Tostitos Fiesta, Tempe, Ariz.: Is anyone else laughing at the fact that the coaches on the sidelines of this game won't be next year? I almost feel sorry for Pitt. But then I realised that I hate Pitt. Not like I did when Tech was in the Big East. But I still hate them.

Nokia Sugar, New Orleans: 28-10. I believe.

FedEx Orange, Miami: The game is being played in Pro Player Stadium. Although the Pro Player Bowl sounds as ghetto as, say, the Carquest Bowl (a plateau in Miami sports history, doubtless), eh, I don't even know where I was going with this. Shouldn't this just be 2 on 2? Leinart-Bush versus White-Peterson? Southern Cal is looking to defend its title. Oklahoma is looking to win another one in Miami. Leinart is better than Weinke, and SC is better than FSU was. SC wins a close one.

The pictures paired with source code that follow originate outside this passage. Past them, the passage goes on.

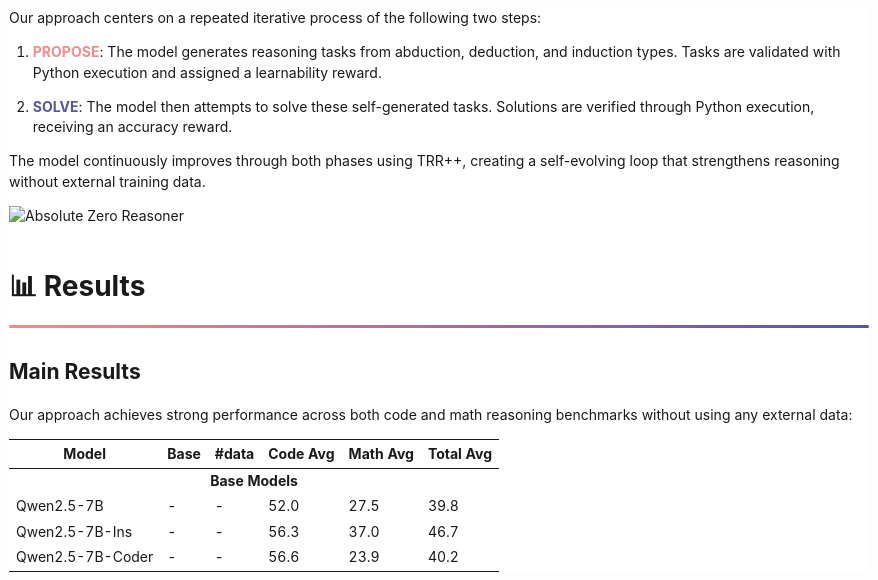 Our approach centers on a repeated iterative process of the following two steps:

1. <span style="color:#EF8E8D"><b>PROPOSE</b></span>: The model generates reasoning tasks from abduction, deduction, and induction types. Tasks are validated with Python execution and assigned a learnability reward.

2. <span style="color:#5755A3"><b>SOLVE</b></span>: The model then attempts to solve these self-generated tasks. Solutions are verified through Python execution, receiving an accuracy reward.

The model continuously improves through both phases using TRR++, creating a self-evolving loop that strengthens reasoning without external training data.

![Absolute Zero Reasoner](assets/azr.png)


<div align="left">
  <h1 id="results">📊 Results</h1>
  <hr style="height: 3px; background: linear-gradient(90deg, #EF8E8D, #5755A3); border: none; border-radius: 3px;">
</div>

## Main Results

Our approach achieves strong performance across both code and math reasoning benchmarks without using any external data:

<table>
  <thead>
    <tr>
      <th align="center">Model</th>
      <th align="center">Base</th>
      <th align="center">#data</th>
      <th align="center">Code Avg</th>
      <th align="center">Math Avg</th>
      <th align="center">Total Avg</th>
    </tr>
  </thead>
  <tbody>
    <!-- Base Models Section -->
    <tr>
      <td colspan="6" align="center"><b>Base Models</b></td>
    </tr>
    <tr>
      <td>Qwen2.5-7B</td>
      <td>-</td>
      <td>-</td>
      <td>52.0</td>
      <td>27.5</td>
      <td>39.8</td>
    </tr>
    <tr>
      <td>Qwen2.5-7B-Ins</td>
      <td>-</td>
      <td>-</td>
      <td>56.3</td>
      <td>37.0</td>
      <td>46.7</td>
    </tr>
    <tr>
      <td>Qwen2.5-7B-Coder</td>
      <td>-</td>
      <td>-</td>
      <td>56.6</td>
      <td>23.9</td>
      <td>40.2</td>
    </tr>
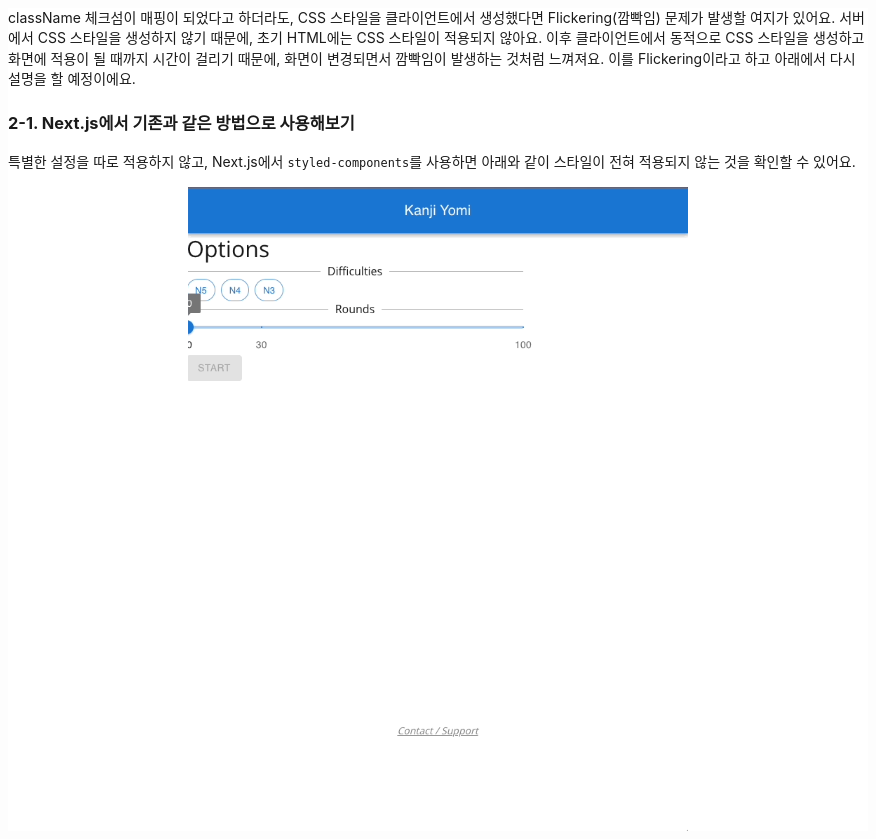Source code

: className 체크섬이 매핑이 되었다고 하더라도, CSS 스타일을 클라이언트에서 생성했다면 Flickering(깜빡임) 문제가 발생할 여지가 있어요. 서버에서 CSS 스타일을 생성하지 않기 때문에, 초기 HTML에는 CSS 스타일이 적용되지 않아요. 이후 클라이언트에서 동적으로 CSS 스타일을 생성하고 화면에 적용이 될 때까지 시간이 걸리기 때문에, 화면이 변경되면서 깜빡임이 발생하는 것처럼 느껴져요. 이를 Flickering이라고 하고 아래에서 다시 설명을 할 예정이에요.

### 2-1. Next.js에서 기존과 같은 방법으로 사용해보기

특별한 설정을 따로 적용하지 않고, Next.js에서 `styled-components`를 사용하면 아래와 같이 스타일이 전혀 적용되지 않는 것을 확인할 수 있어요.

<div style="display: flex; justify-content: center" >
  <img width="500px" src="/assets/images/2024112801/styled.gif" alt="styled" >
</div>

Zuletzt: As frustrated as I was yesterday - and not entirely with the mystery girl...I owe her an apology: more on this in a second - I said only one thing over the top: the comment about not calling, so as to steel myself for not hearing from her, or what have you. I enjoy hearing from her. I really do, very much so. And I didn't mean for that to be interpreted as sarcasm.

As for the apology to the mystery girl (however "emotionally retarded", you're damn well smart enough to figure out I'm talking about you...were I to lay bets, you're significantly smarter than am I), I'm sorry. A lot of the frustration I feel is a result of me emotionally sorting through our relationship, figuring out where we stand and reconciling that with where I wish we stood. But a significant minority of it was due to circumstances beyond your control (some of these involve our relationship, but most don't). And I have no right to take out frustration on you which isn't caused by your actions, or things under your control. For that, I'm sorry. And I hope that I can be forgiven.